Global Norms and Standards: Economic Empowerment
A number of internationally agreed norms and standards relate to women’s economic empowerment. Among the most prominent are:
The Beijing Declaration and Platform for Action’s commitments include to:
- Promote women’s economic independence, including employment, and eradicate the persistent and increasing burden of poverty on women by addressing the structural causes of poverty through changes in economic structures, ensuring equal access for all women, including those in rural areas, as vital development agents, to productive resources, opportunities and public services (Beijing Declaration, Paragraph 26).
- Ensure women’s equal access to economic resources, including land, credit science and technology, vocational training, information, communication and markets, as a means to further the advancement and empowerment of women and girls, including through the enhancement of their capacities to enjoy the benefits of equal access to these resources, inter alia, by means of international cooperation (Beijing Declaration, Paragraph 35).
- Develop gender-sensitive multisectoral programmes and strategies to end social subordination of women and girls and to ensure their social and economic empowerment and equality… (Platform for Action, Paragraph 108[e]).
The 2011 ILO Convention Concerning Decent Work for Domestic Workers offers a historic set of international standards aimed at improving the working conditions of tens of millions of domestic workers worldwide, the vast majority of whom are women and girls. It calls for them to have the same basic labour rights as those available to other workers: reasonable hours of work, weekly rest of at least 24 consecutive hours, a limit on in-kind payment, clear information on terms and conditions of employment, as well as respect for fundamental principles and rights at work including freedom of association and the right to collective bargaining.
The 2012 ILO Recommendation Concerning National Floors of Social Protection confirms that social security is a right and a necessity for development, and an important tool in promoting gender equality.
The four key ILO gender equality conventions are the Equal Remuneration Convention (No. 100), Discrimination (Employment and Occupation) Convention (No. 111), Workers with Family Responsibilities Convention (No. 156) and Maternity Protection Convention (No. 183).
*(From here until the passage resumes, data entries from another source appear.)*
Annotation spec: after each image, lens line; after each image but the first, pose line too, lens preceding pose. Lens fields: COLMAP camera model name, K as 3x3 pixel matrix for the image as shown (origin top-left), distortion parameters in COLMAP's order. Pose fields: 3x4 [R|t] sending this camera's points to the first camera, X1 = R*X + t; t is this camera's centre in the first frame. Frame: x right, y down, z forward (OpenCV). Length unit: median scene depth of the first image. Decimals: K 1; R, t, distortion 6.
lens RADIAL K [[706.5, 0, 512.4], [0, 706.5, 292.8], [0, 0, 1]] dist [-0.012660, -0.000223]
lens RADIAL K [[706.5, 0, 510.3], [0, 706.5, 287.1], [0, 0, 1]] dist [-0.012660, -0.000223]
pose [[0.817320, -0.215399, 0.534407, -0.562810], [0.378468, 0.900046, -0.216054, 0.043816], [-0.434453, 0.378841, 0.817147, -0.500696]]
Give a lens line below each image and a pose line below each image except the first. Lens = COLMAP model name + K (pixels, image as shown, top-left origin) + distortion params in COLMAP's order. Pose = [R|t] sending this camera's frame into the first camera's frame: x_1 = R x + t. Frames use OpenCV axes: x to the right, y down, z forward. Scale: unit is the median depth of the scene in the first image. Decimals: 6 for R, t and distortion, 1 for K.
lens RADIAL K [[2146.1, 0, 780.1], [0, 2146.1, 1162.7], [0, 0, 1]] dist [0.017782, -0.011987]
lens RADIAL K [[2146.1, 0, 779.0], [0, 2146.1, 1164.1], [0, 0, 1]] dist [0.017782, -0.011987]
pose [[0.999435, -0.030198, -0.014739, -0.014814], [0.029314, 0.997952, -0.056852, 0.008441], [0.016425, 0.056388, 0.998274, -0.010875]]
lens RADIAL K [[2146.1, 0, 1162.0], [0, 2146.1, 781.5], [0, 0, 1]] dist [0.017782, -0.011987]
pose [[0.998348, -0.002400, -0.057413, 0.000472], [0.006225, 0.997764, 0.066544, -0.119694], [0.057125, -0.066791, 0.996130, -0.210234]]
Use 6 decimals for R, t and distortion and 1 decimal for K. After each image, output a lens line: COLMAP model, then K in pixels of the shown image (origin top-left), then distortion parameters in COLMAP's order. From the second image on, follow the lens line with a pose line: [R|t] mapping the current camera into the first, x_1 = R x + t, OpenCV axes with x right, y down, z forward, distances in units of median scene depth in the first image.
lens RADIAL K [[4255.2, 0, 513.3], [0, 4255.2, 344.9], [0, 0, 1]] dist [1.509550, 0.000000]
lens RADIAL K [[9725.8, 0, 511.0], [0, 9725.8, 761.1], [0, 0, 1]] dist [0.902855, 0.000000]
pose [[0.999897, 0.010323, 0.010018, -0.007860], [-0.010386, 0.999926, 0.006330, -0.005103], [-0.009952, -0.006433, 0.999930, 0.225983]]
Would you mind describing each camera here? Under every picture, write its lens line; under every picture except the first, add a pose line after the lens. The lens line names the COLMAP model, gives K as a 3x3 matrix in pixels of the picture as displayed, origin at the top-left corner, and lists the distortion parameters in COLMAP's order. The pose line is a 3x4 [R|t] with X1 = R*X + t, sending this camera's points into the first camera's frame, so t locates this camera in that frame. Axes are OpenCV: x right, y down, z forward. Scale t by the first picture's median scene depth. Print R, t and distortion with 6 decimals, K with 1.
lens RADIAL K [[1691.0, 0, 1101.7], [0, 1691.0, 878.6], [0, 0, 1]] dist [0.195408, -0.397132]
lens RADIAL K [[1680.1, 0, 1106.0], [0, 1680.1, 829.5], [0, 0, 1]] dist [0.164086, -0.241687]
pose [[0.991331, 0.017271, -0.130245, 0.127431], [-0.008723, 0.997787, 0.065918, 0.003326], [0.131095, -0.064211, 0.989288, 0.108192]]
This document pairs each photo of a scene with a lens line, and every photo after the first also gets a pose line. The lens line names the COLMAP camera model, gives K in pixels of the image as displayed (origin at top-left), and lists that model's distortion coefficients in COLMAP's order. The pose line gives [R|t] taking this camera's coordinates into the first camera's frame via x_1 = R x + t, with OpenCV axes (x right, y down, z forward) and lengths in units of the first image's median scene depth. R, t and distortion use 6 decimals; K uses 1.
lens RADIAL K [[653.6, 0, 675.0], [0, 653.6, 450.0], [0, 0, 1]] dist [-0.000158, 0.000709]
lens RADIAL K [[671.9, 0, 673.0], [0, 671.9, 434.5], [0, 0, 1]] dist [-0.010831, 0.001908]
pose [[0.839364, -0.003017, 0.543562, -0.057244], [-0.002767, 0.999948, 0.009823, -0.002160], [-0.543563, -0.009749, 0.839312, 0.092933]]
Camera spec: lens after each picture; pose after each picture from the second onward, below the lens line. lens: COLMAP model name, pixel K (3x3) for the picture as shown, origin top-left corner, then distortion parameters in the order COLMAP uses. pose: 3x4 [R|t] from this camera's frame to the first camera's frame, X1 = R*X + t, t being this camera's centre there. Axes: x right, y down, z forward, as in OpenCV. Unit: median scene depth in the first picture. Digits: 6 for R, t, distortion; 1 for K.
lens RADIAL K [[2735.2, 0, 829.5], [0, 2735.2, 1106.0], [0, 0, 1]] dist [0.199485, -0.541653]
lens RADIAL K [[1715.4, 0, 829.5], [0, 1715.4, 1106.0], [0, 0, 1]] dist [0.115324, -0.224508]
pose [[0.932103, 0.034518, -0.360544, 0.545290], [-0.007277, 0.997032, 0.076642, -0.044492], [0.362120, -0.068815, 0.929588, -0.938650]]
Conventions 100 and 111 are also among the eight fundamental Conventions of the ILO Declaration on Fundamental Principles and Rights at Work.
The Convention on the Elimination of All Forms of Discrimination against Women has provisions on employment in Article 11, economic and social benefits in Article 13, and rural women in Article 14.
The International Covenant on Economic, Social and Cultural Rights upholds the equal right of men and women to the enjoyment of all economic, social and cultural rights set forth in it. It specifically calls for fair wages and equal remuneration for work of equal value without distinction of any kind, in particular women being guaranteed conditions of work not inferior to those enjoyed by men, with equal pay for equal work.